## Passage to read
#####

Perhaps the dataaccess layer code should be hardened to attempt a few retries in the event of deadlocks. @klesh

keon94 avatar Mar 08 '24 19:03 keon94

@keon94 Maybe, or we could try other tricks to avoid massive locks because there is performance penalty. Batch insertion/updation maybe?

klesh avatar Mar 11 '24 08:03 klesh

hey guys, thanks for getting back to me!

I think it's not unusual to go for the retry attempts, but indeed the more we could avoid them, the better.. it sound like a combination of both would be ideal if that's not too much to ask:

  • maybe configurable deadlock retries (ex exponential retry, number of attepmts, delay)
  • maybe batch insertion, but maybe that also triggers deadlocks and maybe even more? because you would batch a series of records in distinct pipelines, and while a pipeline is committing its data, the other one with another big batch would probably need a lot of locks for its records (just brainstorming here)

i am trying to take some time to understand a bit better on the code where the deadlock lies.. if you have any pointers that would be very welcome!

pimguilherme avatar Mar 12 '24 13:03 pimguilherme

I just checked the code and there is already batch insertion there, but I still don't understand how the deadlock happened, it doesn't make sense to me. It should be OK for different threads to insert records into the same table.

I feel like we should figure out why it happened before we could fix it correctly.

klesh avatar Mar 13 '24 08:03 klesh

sounds good! I will try to come up with a reproducible way of triggering it

pimguilherme avatar Mar 13 '24 17:03 pimguilherme

@pimguilherme That is very kind of you, thanks for taking the tough part of all. Looking forward to hearing from you. 💪

klesh avatar Mar 14 '24 10:03 klesh

my pleasure @klesh! spoiler -- I was apparently able to trigger it using 3 apache repositories.. I will try to capture the steps properly and share them here

one thing I wanted to clear.. we are using MySQL, but do you support PostGres?

thanks!

pimguilherme avatar Mar 14 '24 13:03 pimguilherme

@pimguilherme Good to know.

You may use pg to store the data without any problem. However, all Grafana dashboards are designed for MySQL, which may use some dialect syntax.

klesh avatar Mar 14 '24 13:03 klesh

Cool, thanks for confirming @klesh!

I have put together a small script to trigger the deadlock on an empty local devlake instance running 0.18.0 (it would probably work on newer instances with probably some small adjustments to the script)

Here are the steps:

  • copy env.example to .env and set PIPELINE_MAX_PARALLEL=5 and ENCRYPTION_SECRET=secret
  • online devlake with docker-compose -f docker-compose-dev.yml up
  • once devlake is up, run the attached bash script: deadlock-setup.txt bash deadlock-setup.txt (NOTE: you need jq, curl, gunzip and grep installed to run this script) ( it will just do a series of calls to the API to set up 3 apache repositories/projects, druid, arrow-datafusion and incubator-devlake, set a smaller sync window and trigger the pipelines continuously until deadlock is met.. I have included a test user github token for public repos)

#####

## Given information
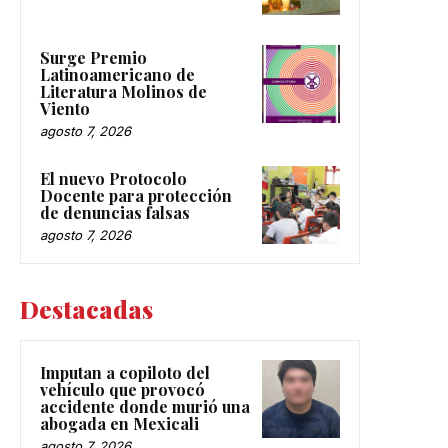
Surge Premio
Latinoamericano de
Literatura Molinos de
Viento
agosto 7, 2026
El nuevo Protocolo
Docente para protección
de denuncias falsas
agosto 7, 2026
Destacadas
Imputan a copiloto del
vehículo que provocó
accidente donde murió una
abogada en Mexicali
agosto 7, 2026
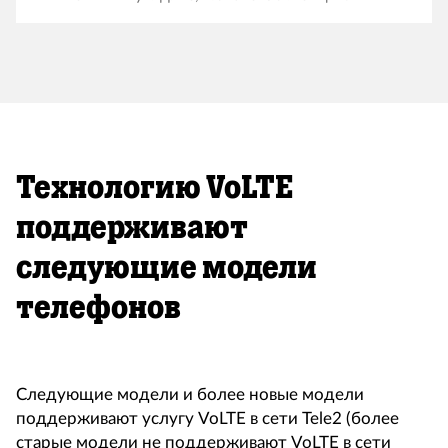
Технологию VoLTE
поддерживают
следующие модели
телефонов
Следующие модели и более новые модели
поддерживают услугу VoLTE в сети Tele2 (более
старые модели не поддерживают VoLTE в сети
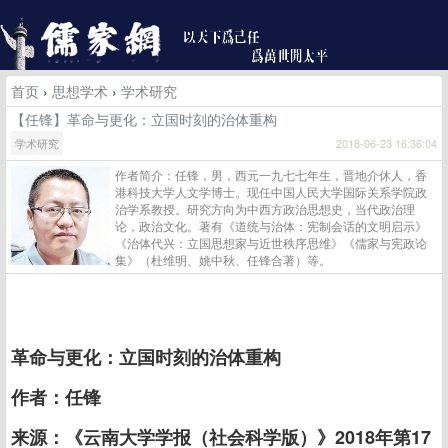
首页
›
思想学术
›
学术研究
【任锋】革命与更化：立国时刻的治体重构
学术研究
2018-06-23 16:36:04
作者简介：任锋，男，西元一九七七年生，晋地介休人，香
港科技大学人文学博士。现任中国人民大学国际关系学院政
治学系教授。研究方向为中西方政治思想史，当代政治理
论，政治文化。著有《道统与治体：宪制会话的文明启示》
《治体代兴：立国思想家与近世秩序思维》《儒家与宪政论
集》（杜维明、姚中秋、任锋合著）等。
革命与更化：立国时刻的治体重构
作者：任锋
来源：《云南大学学报（社会科学版）》2018年第17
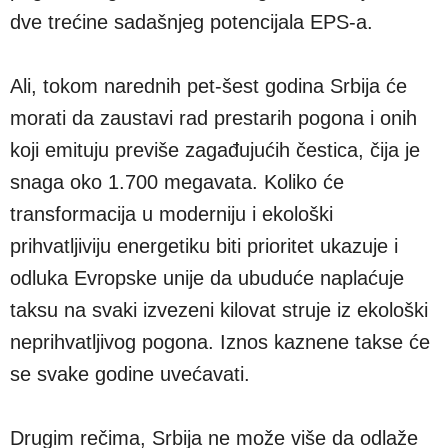
dve trećine sadašnjeg potencijala EPS-a.
Ali, tokom narednih pet-šest godina Srbija će
morati da zaustavi rad prestarih pogona i onih
koji emituju previše zagađujućih čestica, čija je
snaga oko 1.700 megavata. Koliko će
transformacija u moderniju i ekološki
prihvatljiviju energetiku biti prioritet ukazuje i
odluka Evropske unije da ubuduće naplaćuje
taksu na svaki izvezeni kilovat struje iz ekološki
neprihvatljivog pogona. Iznos kaznene takse će
se svake godine uvećavati.
Drugim rečima, Srbija ne može više da odlaže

#####

## Problems to solve
A) According to the deadlock thread, which database are all the Grafana dashboards designed for?
B) Quote the deadlock thread starting with "I have put together" and going on through "to the script)".
The records have no connection to the deadlock thread.

## Activity answers
A) MySQL.

B)
I have put together a small script to trigger the deadlock on an empty local devlake instance running 0.18.0 (it would probably work on newer instances with probably some small adjustments to the script)